**Input data**
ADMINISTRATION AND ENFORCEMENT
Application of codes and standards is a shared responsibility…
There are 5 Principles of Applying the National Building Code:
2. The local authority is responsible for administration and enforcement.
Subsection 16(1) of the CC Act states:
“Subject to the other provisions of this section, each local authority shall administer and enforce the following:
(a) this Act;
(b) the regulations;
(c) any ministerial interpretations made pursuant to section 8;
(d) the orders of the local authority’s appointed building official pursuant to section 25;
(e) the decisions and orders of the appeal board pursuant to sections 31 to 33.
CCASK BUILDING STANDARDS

**Required work**
Select every line above that contains the word "local", and copy it.

**Result for this exercise**
2. The local authority is responsible for administration and enforcement.
“Subject to the other provisions of this section, each local authority shall administer and enforce the following:
(d) the orders of the local authority’s appointed building official pursuant to section 25;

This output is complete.